Scan the entries below. Return every line that includes "Orbeez".
──────── RECORDED DATA
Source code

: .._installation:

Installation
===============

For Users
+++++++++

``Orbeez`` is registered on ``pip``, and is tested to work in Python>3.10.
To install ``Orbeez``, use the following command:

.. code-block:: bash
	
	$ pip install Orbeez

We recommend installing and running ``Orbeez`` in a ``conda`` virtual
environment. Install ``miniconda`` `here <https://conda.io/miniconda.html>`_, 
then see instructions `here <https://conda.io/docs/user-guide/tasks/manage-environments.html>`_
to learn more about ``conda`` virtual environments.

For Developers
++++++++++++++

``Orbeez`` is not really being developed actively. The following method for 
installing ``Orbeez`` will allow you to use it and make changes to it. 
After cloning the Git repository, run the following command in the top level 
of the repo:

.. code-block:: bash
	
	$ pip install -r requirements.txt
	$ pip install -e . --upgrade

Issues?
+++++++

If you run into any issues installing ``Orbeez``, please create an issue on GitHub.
────────────────
* _COMPLETED TASK_:
``Orbeez`` is registered on ``pip``, and is tested to work in Python>3.10.
To install ``Orbeez``, use the following command:
	$ pip install Orbeez
We recommend installing and running ``Orbeez`` in a ``conda`` virtual
``Orbeez`` is not really being developed actively. The following method for 
installing ``Orbeez`` will allow you to use it and make changes to it. 
If you run into any issues installing ``Orbeez``, please create an issue on GitHub.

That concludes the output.